Elephant Skin

  • Elephant skin

    Elephants are sometimes called pachyderms, from the Greek word “pachydermose” which means “thick-skinned”. This is only partially true. While most of their skin is 2-4 cm thick, skin around the mouth, behind the ears, near the eye, and on their chest and shoulders is paper thin.

    Elephant skin sensitivity

    Despite the thickness their skin is very sensitive, with elephants detecting every insect landing on it or the slightest scratch. They are vulnerable to the sun, so to combat both an elephant will often cover itself in dust or mud, or spray itself with water to provide some protection.

    Their mostly thick skin is also no protection from the cold. They can get frostbite if the temperature dips below freezing, and even catch colds in chilly weather.

    Elephant hair

    While elephants are obviously not furry, they do have small bristly hairs – mostly hidden among the folds and wrinkles. The skin of an Asian elephant is covered with more hair than African elephants, with the most hair on both species being found on the tip of their tails.

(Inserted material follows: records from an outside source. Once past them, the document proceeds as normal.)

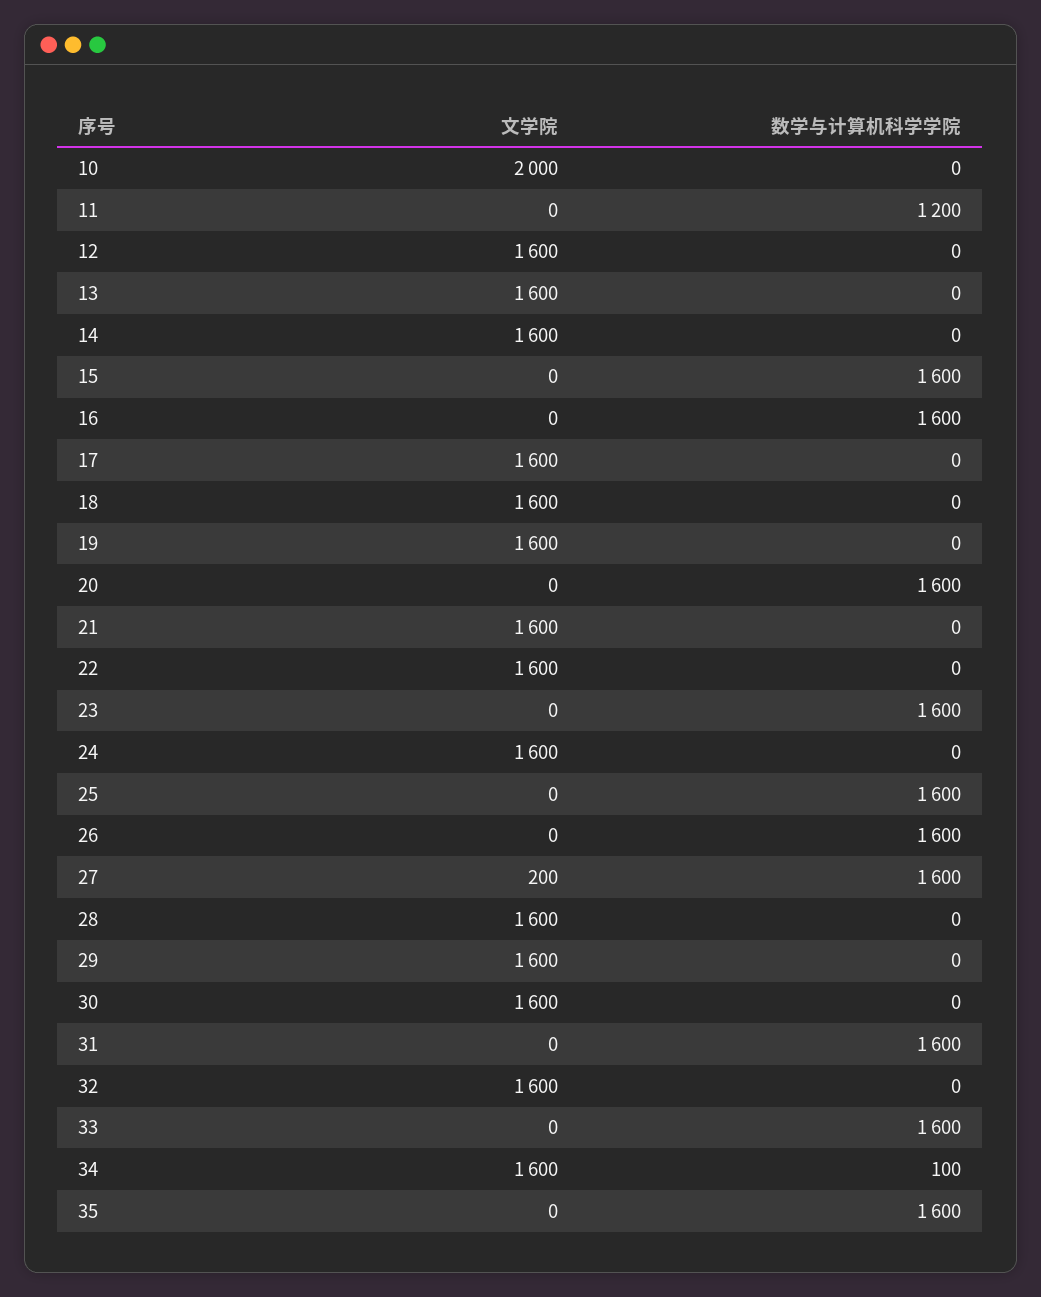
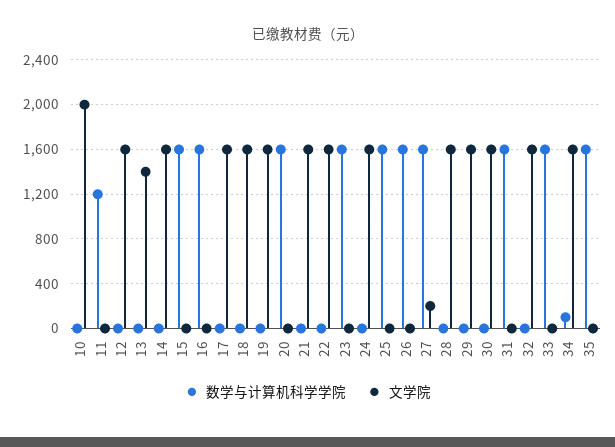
  {
    "文学院": {
      "10": 2000,
      "11": 0,
      "12": 1600,
-     "13": 1600,
+     "13": 1400,
      "14": 1600,
      "15": 0,
      "16": 0,
      "17": 1600,
      "18": 1600,
      "19": 1600,
      "20": 0,
      "21": 1600,
      "22": 1600,
      "23": 0,
      "24": 1600,
      "25": 0,
      "26": 0,
      "27": 200,
      "28": 1600,
      "29": 1600,
      "30": 1600,
      "31": 0,
      "32": 1600,
      "33": 0,
      "34": 1600,
      "35": 0
    },
    "数学与计算机科学学院": {
      "10": 0,
      "11": 1200,
      "12": 0,
      "13": 0,
      "14": 0,
      "15": 1600,
      "16": 1600,
      "17": 0,
      "18": 0,
      "19": 0,
      "20": 1600,
      "21": 0,
      "22": 0,
      "23": 1600,
      "24": 0,
      "25": 1600,
      "26": 1600,
      "27": 1600,
      "28": 0,
      "29": 0,
      "30": 0,
      "31": 1600,
      "32": 0,
      "33": 1600,
      "34": 100,
      "35": 1600
    }
  }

    Elephant temperature control

    Elephants have no sweat glands on their skin, instead their wrinkles trap moisture, which then takes longer to evaporate and keeps them cooler than they would be with smooth skin. Again there are differences with species, with Asian elephants being less wrinkled as they live in a cooler climate. They also have thousands of tiny blood vessels behind their ears, and when they flap them the breeze cools down the blood which then circulates and lowers body temperature.

    Elephant skin colour

    The natural colour of elephants is grey, however they will frequently match the colour of the native soil – due to them covering themselves in mud or dust. Asian elephants have patches of depigmentation, with these white spots being like our freckles. In very rare cases these spots can cover the whole animal, resulting in a “white” or albino elephant (despite the name the true colour is normally a soft reddish-brown rather than all white).